## OBJET DE L'EXERCICE
Reproduisez fidèlement le passage du texte ci-dessous sur l'apprentissage des savoirs de base, depuis « 15C’est pourquoi il » jusqu'à « ses centres d’intérêt. » inclus.

## EXTRAIT PRÉSENTÉ
------------------------------------
11Il s’agit de tenir compte d’une réalité bien particulière, de s’appuyer sur les nombreux acquis des personnes, sur leurs savoirs, leurs savoir-faire, et de ne pas perdre de vue que, si la langue française est la langue officielle, elle n’est pas forcément la langue la plus utilisée. Les publics avec lesquels nous travaillons sont tous plurilingues. Au sein de l’Appel lorsqu’on entend les Businenge, les Amérindiens, les Haïtiens parler entre eux et passer d’une langue à une autre, on peut se demander qui est illettré...
12Notre travail est structuré par plusieurs principes :
13D’abord, pour nous, l’entrée dans la lecture et dans l’écriture ne se résume pas à l’apprentissage de technique : lire et écrire sont des actes culturels qui permettent de produire et d’accéder au sens, c’est-à-dire à un ensemble de références, de valeurs culturelles et sociales (Chartier, 1998 ; Lahire, 1999). Dans les actions proposées nous cherchons avant tout à obtenir l’adhésion des personnes, le maintien des acquis après la formation, et enfin, le transfert des apprentissages de la situation de formation vers des situations de la vie courante.
14Il est également important d’inscrire l’apprentissage de l’écrit dans sa dimension temporelle. Entrer dans les savoirs de base prend du temps. L’apprentissage est un processus à long terme, les durées et les rythmes doivent être adaptés en fonction des objectifs visés par les personnes, en fonction aussi de leurs possibilités d’investissement dans ce projet d’apprentissage.
15C’est pourquoi il faut inscrire l’apprentissage des savoirs de base dans une dimension personnelle, en négociant les objectifs et les modalités de la formation à partir de la demande exprimée par la personne en tenant compte de ce qu’elle est, de ses capacités, de sa disponibilité et de ses centres d’intérêt.
16L’organisation des actions tient compte des rythmes et des modes de vie, de l’organisation sociale et familiale qui prévaut dans les différentes communautés.
17Nous proposons donc :
- un rythme de formation adaptée afin que les personnes puissent conserver leurs activités traditionnelles d’autosubsistance ou leurs activités économiques informelles ;
- une offre permanente de formation qui permet des parcours qui s’inscrivent dans la durée :
- une implantation de la structure de formation dans l’environnement quotidien des personnes pour favoriser l’adhésion à la formation.
------------------------------------
## DONNÉES BRUTES

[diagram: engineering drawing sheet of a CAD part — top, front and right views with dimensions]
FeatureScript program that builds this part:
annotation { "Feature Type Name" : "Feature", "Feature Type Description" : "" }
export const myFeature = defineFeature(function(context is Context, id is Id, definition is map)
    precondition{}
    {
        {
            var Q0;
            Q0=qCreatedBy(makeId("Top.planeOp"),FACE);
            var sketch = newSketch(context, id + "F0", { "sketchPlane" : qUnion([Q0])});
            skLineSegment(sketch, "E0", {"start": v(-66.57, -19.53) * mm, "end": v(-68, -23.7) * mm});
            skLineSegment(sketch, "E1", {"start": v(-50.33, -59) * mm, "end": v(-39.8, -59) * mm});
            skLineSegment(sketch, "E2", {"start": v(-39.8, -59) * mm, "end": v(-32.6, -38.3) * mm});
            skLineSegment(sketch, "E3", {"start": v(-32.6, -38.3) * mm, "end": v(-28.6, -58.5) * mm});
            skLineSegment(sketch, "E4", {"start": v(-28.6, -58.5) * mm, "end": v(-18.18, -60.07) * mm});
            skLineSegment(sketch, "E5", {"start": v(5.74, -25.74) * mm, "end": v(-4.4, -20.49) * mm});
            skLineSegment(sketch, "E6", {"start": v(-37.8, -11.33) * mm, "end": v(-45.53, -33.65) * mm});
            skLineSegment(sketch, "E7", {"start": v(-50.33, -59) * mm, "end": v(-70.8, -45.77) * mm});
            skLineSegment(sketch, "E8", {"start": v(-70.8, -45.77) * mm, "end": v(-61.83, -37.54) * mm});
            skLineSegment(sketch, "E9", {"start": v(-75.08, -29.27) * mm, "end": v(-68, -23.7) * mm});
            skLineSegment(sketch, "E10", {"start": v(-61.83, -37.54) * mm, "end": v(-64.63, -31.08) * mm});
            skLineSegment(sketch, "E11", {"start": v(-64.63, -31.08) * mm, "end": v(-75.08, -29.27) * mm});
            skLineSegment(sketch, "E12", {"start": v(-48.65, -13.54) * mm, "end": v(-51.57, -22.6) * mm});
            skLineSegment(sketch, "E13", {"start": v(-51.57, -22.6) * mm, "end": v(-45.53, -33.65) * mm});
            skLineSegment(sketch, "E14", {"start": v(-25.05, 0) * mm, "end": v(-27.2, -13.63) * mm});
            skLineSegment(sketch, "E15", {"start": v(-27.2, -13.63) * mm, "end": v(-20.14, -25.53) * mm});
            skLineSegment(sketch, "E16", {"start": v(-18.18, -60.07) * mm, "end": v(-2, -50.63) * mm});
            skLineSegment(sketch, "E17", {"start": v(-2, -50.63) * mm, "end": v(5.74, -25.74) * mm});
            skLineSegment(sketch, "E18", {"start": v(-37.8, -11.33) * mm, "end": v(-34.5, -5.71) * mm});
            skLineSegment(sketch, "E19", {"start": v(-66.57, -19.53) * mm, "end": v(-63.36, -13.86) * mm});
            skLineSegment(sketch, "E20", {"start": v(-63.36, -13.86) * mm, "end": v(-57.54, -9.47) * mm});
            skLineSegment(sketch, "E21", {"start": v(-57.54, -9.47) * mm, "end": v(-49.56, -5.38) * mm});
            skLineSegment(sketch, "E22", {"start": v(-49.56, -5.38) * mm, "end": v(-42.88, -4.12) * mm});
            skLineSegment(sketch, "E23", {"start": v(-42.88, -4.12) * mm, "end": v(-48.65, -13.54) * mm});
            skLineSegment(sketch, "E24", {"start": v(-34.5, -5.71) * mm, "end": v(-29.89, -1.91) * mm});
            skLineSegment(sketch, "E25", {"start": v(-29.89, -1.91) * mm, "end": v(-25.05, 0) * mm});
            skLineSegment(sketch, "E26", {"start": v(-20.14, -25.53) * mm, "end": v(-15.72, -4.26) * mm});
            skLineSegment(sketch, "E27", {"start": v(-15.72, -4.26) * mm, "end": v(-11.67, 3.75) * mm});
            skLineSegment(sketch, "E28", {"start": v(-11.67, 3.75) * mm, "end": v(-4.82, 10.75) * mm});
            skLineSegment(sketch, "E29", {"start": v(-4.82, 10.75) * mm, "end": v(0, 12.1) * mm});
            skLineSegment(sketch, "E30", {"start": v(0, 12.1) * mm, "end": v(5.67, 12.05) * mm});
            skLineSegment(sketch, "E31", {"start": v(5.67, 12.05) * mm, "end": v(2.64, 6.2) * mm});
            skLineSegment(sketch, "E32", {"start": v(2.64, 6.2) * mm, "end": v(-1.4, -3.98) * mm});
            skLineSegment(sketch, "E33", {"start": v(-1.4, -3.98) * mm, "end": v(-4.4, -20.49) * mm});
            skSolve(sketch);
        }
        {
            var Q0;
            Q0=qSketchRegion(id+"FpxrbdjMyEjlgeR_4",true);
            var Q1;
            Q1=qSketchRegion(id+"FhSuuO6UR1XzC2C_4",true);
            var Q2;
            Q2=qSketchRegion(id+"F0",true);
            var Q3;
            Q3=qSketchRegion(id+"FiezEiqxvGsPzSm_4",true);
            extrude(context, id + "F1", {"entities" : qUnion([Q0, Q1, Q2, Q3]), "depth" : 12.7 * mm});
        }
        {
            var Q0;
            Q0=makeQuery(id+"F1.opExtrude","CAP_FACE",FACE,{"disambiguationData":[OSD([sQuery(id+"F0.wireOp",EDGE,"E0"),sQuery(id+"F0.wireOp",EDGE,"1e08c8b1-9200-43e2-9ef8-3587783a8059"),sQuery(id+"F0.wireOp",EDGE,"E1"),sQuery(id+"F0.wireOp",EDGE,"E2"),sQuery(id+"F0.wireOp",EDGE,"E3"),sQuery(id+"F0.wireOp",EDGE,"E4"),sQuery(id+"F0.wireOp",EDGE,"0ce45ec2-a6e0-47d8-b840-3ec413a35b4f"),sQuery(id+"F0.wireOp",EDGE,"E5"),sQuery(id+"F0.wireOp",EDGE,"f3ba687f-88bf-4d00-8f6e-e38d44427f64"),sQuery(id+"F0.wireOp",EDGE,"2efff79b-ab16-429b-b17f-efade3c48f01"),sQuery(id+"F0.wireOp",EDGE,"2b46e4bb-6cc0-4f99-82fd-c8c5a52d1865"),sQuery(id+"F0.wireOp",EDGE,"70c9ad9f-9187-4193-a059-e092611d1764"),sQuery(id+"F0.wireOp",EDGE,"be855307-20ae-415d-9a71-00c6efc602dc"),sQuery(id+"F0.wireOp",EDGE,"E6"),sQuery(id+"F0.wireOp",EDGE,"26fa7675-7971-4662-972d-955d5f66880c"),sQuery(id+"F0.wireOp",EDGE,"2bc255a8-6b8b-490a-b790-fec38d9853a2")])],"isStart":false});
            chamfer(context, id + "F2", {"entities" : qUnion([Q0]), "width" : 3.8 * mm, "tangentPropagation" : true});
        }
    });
------------------------------------
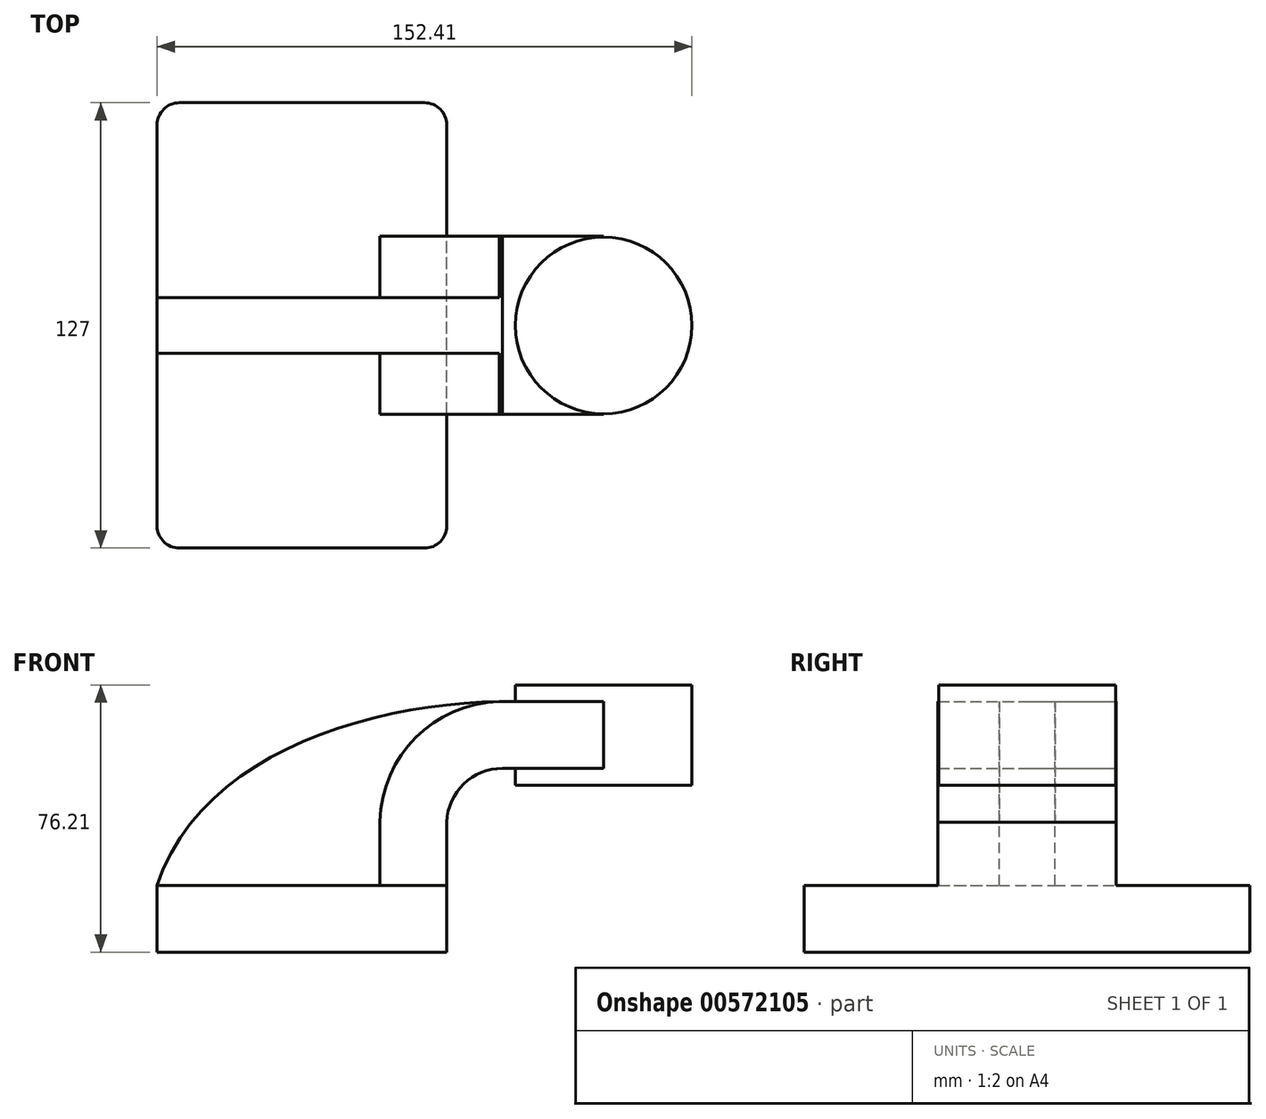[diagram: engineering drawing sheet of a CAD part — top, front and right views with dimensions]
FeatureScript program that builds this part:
------------------------------------
## RÉPONSE DÉTAILLÉE
15C’est pourquoi il faut inscrire l’apprentissage des savoirs de base dans une dimension personnelle, en négociant les objectifs et les modalités de la formation à partir de la demande exprimée par la personne en tenant compte de ce qu’elle est, de ses capacités, de sa disponibilité et de ses centres d’intérêt.